Fantástico - Vai fazer o quê?

segunda-feira, 21 de março de 2011

Frango ao molho pardo

Não se falava noutra coisa. Era conversa de igreja, quartel e padaria. Só na casa do Edgar (75) é que o assunto morria calado. Não era para menos. O velho não merecia o desgosto. Coronel Edgar, reformado e viúvo, homem de regra e ordem, passou a vida a lutar contra desvio de conduta de qualquer razão. Linha duríssima, fez de tudo, em casa e no trabalho, para compartilhar caráter. Melhor para os dois filhos, Jonas (46) e Ricardo (44), crescidos sob o olhar e a bênção da honradez. Mas nem tudo se ensina nessa vida e o militar, hoje em cadeira de rodas – vítima de doença rara –, estava bem perto de sentir na pele o peso da verdade.

Sábado acinzentado. Na casa 6, da Rua 29, hora de almoço a três. Noras e netos estavam para outras bandas, em shopping qualquer. Como de costume, sábado sim, sábado não, era dia dos filhos visitarem o coronel. Na mesa farta, frango ao molho pardo. Ricardo, capitão de polícia, há tempos andava por demais reservado. Enquanto Jonas, advogadozinho de carreira em orgão público, mulherengo e farrista, cada vez mais satisfeito com a vidinha para trás. O capitão nem esperou pelos pratos vazios para desembargar a garganta: “Amanhã, Aninha, minha filha mais velha, completa 21 anos. Tem 47 dias que eu penso no dia de hoje. Pensei que, talvez, pudesse arranjar alguém pra resolver esse problema… mas pensei melhor e entendi que seria covardia da minha parte delegar isso pra outra pessoa”.
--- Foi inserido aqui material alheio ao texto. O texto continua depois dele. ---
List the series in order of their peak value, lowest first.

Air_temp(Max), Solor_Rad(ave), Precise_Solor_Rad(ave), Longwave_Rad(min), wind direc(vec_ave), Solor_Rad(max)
O pai e o irmão estacionaram os garfos, confusos com o capitão. Ricardo encarou o velho como quem pede permissão para agir. Sem pressa ou desespero, sacou o revólver e disparou contra o peito de Jonas. Na mesa, diante do coronel, o capitão depositou exame de DNA. No documento, a confirmação da traição do primogênito com a nora, mãe de Aninha: o advogado morto era o verdadeiro pai da moça. Estava ali, escrito, feito e refeito. Coronel Edgar, com a prova entre os dedos, quis ouvir o caçula:

– E a mãe da minha neta?

– Confessou. Disse que tiveram um caso.

– Isso não se faz.

– Matar um irmão?

– Desonrar uma família.

Em silêncio, o coronel e o capitão esperaram pela polícia. Juntos, voltaram aos pratos para, ao menos, não deixar sobrar o frango ao molho pardo.